Q: I was recently contacted by a company that will soon begin providing fiber internet service in the area I live in. The company rep said the price will be about what I pay now. What would be the advantages and disadvantages to switching to fiber? Would it be better to wait until the company has been in the area a while? Thank you.

 – P. H.
Shalimar, Florida

A: From where this Geek sits, this is just a matter of technology marching onward.  The question you asked might have been asked during the time when everyone was on dial-up, and broadband services started to make the scene in the form of both Digital Subscriber Line (DSL) and cable.  At the time, both technologies existed and were stable, but were not widely known by the typical consumer, and so there were many questions about them.  Today, they are generally considered a solid, tried and true method of delivering a connection to the Internet, although that often depends more on the quality of the provider than it does on the underlying technology.

For those not in the know, in this context “fiber” refers to fiber-optics.  This technology spurns metal conductors completely, and instead relies on pulses of light that travel through glass fibers.  There was a time when no other technology could touch fiber for the speed delivered up to your home router.  Today, it’s a race between cable and fiber.  Cable seems to top out at around 1 Gigabit per second (Gbps), and the fiber packages I’ve seen offer competitive speeds, with room for upward growth.

Fiber cables tend to be more reliable than copper or aluminum cables.  Traditional cables use electricity to send their data signals, making them susceptible to weather events like storms, extreme cold, and electromagnetic interference (EMI) from events like lightning strikes, or from adjacent power lines or even other data cables.
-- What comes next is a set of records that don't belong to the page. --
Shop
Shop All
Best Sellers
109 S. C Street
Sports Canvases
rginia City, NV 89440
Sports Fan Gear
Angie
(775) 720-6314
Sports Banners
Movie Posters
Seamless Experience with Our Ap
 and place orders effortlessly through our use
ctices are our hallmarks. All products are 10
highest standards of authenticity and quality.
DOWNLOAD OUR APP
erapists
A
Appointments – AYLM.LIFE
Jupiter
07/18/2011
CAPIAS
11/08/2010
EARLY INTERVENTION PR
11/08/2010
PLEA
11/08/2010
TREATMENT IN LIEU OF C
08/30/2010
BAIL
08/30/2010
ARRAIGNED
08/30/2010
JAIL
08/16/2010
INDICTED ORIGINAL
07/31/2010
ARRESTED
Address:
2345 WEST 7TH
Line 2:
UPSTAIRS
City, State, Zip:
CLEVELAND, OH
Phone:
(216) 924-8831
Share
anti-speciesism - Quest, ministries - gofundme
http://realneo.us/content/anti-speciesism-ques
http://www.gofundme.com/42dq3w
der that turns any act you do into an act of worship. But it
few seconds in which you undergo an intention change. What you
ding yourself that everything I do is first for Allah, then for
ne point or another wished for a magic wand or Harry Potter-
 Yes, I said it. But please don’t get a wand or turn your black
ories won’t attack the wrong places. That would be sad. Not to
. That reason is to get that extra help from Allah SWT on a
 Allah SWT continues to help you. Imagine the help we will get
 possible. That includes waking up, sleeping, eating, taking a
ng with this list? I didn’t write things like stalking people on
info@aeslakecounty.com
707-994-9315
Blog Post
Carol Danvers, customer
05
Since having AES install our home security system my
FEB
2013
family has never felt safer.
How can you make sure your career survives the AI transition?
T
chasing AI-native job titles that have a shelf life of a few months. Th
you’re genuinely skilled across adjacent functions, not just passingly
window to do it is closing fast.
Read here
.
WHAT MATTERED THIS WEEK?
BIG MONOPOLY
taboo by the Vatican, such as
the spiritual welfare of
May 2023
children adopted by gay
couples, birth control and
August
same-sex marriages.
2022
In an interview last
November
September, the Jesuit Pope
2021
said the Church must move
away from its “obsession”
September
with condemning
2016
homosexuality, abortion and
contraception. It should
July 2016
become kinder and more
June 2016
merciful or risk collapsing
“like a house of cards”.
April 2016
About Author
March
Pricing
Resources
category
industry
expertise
Fiber-optic cables don’t suffer from any of these issues.

I’m not so sure I believe the sales rep that told you the price will be “about what you pay now”.  First, the word “about” leaves a lot of wiggle room, and second, fiber has always been more expensive than cable.  If that’s changing, it will be good for us all, because competition should breed lower prices as the various companies try to win people’s business.  I would caution you to read the fine print, to be sure you’re not signing up for an introductory deal where the price is set for some period of time, but then goes up and you’re locked into a contract.

Unless the company is brand new and is starting in our area, I don’t see anything to be gained by waiting until they’ve been in our area for a while.  Trust me when I say I understand the desire not to be an early adopter and live on the bleeding edge of technology, but I think those precepts apply more to new software releases, and the advent of new types of hardware.  In this case, fiber is a solid technology that’s already been in use for years.  The concern (and rightly so) is with this company’s ability to deliver, and their commitment to their customers.  As I said above, unless the company is brand new, you should be able to Google them and learn how they’ve performed in other markets.

One thing you didn’t ask about, but I will mention because it’s a “gotcha” that many people don’t think about is the networking gear that comprises your own home LAN.  You can bring in the fastest, most blazing speed you can find right to your doorstep, but if you chain it to clunky old hardware that you may be using to interconnect the devices on your side of the firewall, you’re severely limiting your potential.  This, of course, is true no matter what technology your chosen ISP uses to deliver your Internet connection.  So, make sure you have a router and switches that are capable of gigabit speeds, and remember that Wi-Fi operates at only a fraction of those speeds. 

I’m personally excited about the prospect of being able to update to fiber.  If nothing else, it gives me a choice, so I’m not stuck with a single provider.  When you have only one choice of company to go to, there isn’t much motivation for them to go above and beyond for their customers.